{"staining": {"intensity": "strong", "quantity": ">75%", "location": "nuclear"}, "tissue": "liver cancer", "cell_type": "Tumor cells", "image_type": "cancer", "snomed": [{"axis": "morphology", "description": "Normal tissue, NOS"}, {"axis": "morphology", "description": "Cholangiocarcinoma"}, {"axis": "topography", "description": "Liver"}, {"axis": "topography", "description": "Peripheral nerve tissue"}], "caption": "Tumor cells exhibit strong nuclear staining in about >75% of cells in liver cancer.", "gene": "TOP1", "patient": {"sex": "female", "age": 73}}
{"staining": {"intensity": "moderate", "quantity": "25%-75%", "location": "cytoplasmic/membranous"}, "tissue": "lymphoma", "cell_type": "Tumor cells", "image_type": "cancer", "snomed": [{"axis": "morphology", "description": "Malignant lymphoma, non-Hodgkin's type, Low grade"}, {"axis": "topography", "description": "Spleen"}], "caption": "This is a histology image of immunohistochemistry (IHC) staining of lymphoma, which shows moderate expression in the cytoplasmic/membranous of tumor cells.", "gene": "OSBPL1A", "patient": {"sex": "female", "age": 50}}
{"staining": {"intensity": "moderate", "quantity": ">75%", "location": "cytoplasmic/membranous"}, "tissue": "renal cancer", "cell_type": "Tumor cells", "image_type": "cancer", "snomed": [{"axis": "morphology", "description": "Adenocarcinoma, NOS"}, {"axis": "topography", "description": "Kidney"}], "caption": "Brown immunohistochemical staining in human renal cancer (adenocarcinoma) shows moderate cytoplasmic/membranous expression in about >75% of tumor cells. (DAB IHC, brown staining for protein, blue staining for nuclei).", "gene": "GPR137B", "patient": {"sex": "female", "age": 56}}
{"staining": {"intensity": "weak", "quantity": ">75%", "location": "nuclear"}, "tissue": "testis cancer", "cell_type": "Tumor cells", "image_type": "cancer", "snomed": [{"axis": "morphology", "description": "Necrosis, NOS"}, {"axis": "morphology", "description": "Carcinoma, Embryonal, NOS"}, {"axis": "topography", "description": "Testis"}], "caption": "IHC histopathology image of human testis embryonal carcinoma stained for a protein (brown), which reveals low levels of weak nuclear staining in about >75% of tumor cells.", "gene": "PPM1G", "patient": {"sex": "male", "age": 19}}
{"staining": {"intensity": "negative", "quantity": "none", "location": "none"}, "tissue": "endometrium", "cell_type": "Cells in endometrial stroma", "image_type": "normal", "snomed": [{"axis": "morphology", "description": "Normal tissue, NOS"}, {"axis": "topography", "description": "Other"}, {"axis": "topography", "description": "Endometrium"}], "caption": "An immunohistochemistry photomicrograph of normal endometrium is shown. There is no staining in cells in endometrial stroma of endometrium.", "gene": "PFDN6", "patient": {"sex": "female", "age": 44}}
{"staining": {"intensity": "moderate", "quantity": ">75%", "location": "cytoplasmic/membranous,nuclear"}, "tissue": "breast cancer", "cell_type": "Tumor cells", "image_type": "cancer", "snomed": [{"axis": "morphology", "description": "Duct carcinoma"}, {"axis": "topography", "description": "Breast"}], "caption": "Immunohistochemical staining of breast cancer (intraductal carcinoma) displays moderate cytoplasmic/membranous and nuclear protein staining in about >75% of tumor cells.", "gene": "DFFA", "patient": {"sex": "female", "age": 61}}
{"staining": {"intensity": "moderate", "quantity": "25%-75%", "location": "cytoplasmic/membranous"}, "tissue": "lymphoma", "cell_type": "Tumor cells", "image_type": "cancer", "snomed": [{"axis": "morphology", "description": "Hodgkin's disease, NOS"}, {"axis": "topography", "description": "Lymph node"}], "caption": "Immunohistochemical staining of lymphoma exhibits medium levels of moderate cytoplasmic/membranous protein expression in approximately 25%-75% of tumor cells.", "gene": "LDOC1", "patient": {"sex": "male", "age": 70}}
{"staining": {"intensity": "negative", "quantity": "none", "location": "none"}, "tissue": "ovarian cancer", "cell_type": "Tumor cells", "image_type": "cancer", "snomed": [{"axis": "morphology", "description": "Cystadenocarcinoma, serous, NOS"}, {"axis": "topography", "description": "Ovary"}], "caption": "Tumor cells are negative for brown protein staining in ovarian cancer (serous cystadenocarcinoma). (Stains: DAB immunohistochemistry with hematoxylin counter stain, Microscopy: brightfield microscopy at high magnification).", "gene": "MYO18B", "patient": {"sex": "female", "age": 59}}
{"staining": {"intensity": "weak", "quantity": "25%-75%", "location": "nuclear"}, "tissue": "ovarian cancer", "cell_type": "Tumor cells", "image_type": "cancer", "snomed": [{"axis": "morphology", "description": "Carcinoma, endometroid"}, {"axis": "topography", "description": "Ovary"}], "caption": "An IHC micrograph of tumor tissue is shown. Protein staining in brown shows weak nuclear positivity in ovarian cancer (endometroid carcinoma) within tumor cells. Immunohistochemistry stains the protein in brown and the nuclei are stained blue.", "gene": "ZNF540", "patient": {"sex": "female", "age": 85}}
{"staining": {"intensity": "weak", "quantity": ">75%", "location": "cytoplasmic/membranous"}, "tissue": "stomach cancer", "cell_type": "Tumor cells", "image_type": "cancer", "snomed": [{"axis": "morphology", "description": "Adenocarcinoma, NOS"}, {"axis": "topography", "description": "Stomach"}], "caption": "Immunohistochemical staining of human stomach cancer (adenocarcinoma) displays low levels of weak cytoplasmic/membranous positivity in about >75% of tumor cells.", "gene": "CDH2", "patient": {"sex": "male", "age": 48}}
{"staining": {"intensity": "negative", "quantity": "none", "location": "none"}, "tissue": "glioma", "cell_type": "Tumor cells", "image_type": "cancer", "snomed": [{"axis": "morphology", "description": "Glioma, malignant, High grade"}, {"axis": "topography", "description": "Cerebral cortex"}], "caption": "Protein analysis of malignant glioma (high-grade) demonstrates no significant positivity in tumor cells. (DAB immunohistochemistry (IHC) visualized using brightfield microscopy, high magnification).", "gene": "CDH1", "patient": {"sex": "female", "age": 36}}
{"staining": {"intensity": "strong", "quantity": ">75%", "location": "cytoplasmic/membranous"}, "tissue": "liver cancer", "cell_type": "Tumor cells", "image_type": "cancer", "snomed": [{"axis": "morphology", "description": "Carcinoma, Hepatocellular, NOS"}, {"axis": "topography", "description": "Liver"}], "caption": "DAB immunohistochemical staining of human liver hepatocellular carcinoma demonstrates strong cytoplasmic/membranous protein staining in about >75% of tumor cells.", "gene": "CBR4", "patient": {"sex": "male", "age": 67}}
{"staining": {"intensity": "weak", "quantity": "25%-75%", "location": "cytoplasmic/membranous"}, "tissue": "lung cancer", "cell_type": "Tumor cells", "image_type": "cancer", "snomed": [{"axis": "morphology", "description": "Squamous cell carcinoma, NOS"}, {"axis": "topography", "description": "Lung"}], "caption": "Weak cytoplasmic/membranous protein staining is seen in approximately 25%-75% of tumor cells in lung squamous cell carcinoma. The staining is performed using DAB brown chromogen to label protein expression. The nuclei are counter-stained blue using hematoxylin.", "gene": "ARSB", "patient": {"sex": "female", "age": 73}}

» **PROBLEM TO SOLVE**
What you return should be the lines from the beginning of the records through the one that contains "non-Hodgkin's type, Low", repeated exactly and with no additions.

» **REPLY**
{"staining": {"intensity": "strong", "quantity": ">75%", "location": "nuclear"}, "tissue": "liver cancer", "cell_type": "Tumor cells", "image_type": "cancer", "snomed": [{"axis": "morphology", "description": "Normal tissue, NOS"}, {"axis": "morphology", "description": "Cholangiocarcinoma"}, {"axis": "topography", "description": "Liver"}, {"axis": "topography", "description": "Peripheral nerve tissue"}], "caption": "Tumor cells exhibit strong nuclear staining in about >75% of cells in liver cancer.", "gene": "TOP1", "patient": {"sex": "female", "age": 73}}
{"staining": {"intensity": "moderate", "quantity": "25%-75%", "location": "cytoplasmic/membranous"}, "tissue": "lymphoma", "cell_type": "Tumor cells", "image_type": "cancer", "snomed": [{"axis": "morphology", "description": "Malignant lymphoma, non-Hodgkin's type, Low grade"}, {"axis": "topography", "description": "Spleen"}], "caption": "This is a histology image of immunohistochemistry (IHC) staining of lymphoma, which shows moderate expression in the cytoplasmic/membranous of tumor cells.", "gene": "OSBPL1A", "patient": {"sex": "female", "age": 50}}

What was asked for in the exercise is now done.